Should the CCDPA become law, “covered entities,” among other things, would be required to:
  • Provide individuals with clear and transparent notice regarding how their data will be handled, to whom it will be transferred, and how long it will be retained;
  • Obtain “opt-in” consent before collecting or using that data;
  • Limit that collection to what reasonably is necessary;
  • Ensure that that data is accurate (and allow individuals to correct inaccurate data);
  • Implement appropriate data security policies and practices; and
  • Provide a means for those who do “opt-in” to “opt-out” at a later date.

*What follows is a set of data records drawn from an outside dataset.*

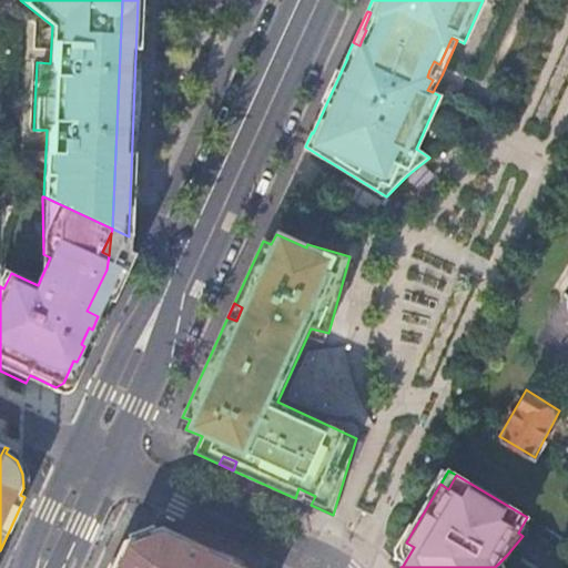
[(303,501),(311,505),(315,496),(298,488),(295,498),(303,501)]
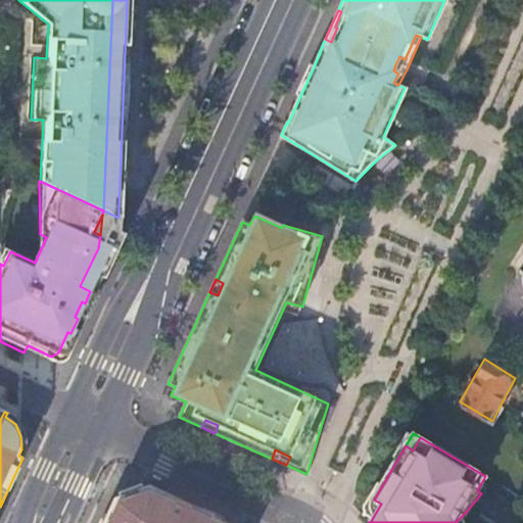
[(221,522),(223,519),(176,497),(170,509),(161,505),(167,493),(148,485),(115,496),(103,522),(221,522)]
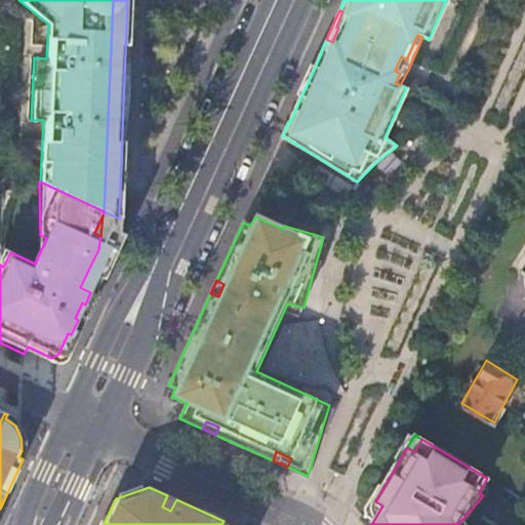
[(170,511),(176,499),(167,495),(162,507),(170,511)]
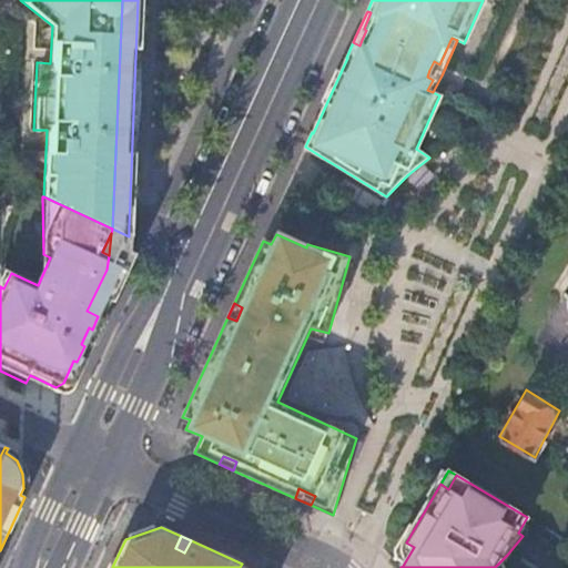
[(406,543),(395,561),(403,566),(414,547),(406,543)]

Covered entities include those that collect, process, or transfer covered data and are:
  • Subject to the FTC's jurisdiction;
  • Common carriers (which would be exempt from Communications Act provisions and FCC rules, other than those relating to 911, in connection with activities covered by the CCDPA); and
  • Nonprofit organizations
Covered entities would be required to issue public transparency reports within 30 days of enactment and no less than every 60 days thereafter providing information on the number of individuals from whom data has been collected, the categories into which it falls, how it is used, and to whom it has been transferred.

The CCDPA would preempt state and local laws “related to the collection, processing, or transfer of covered data for a purpose described” therein and empower the FTC and state attorneys general to enforce its provisions.

The CCDPA would remain in effect only until the Secretary of Health and Human Services declares an end to this public health emergency. Covered entities would be required to delete or de-indentify all covered data at the end of the current crisis.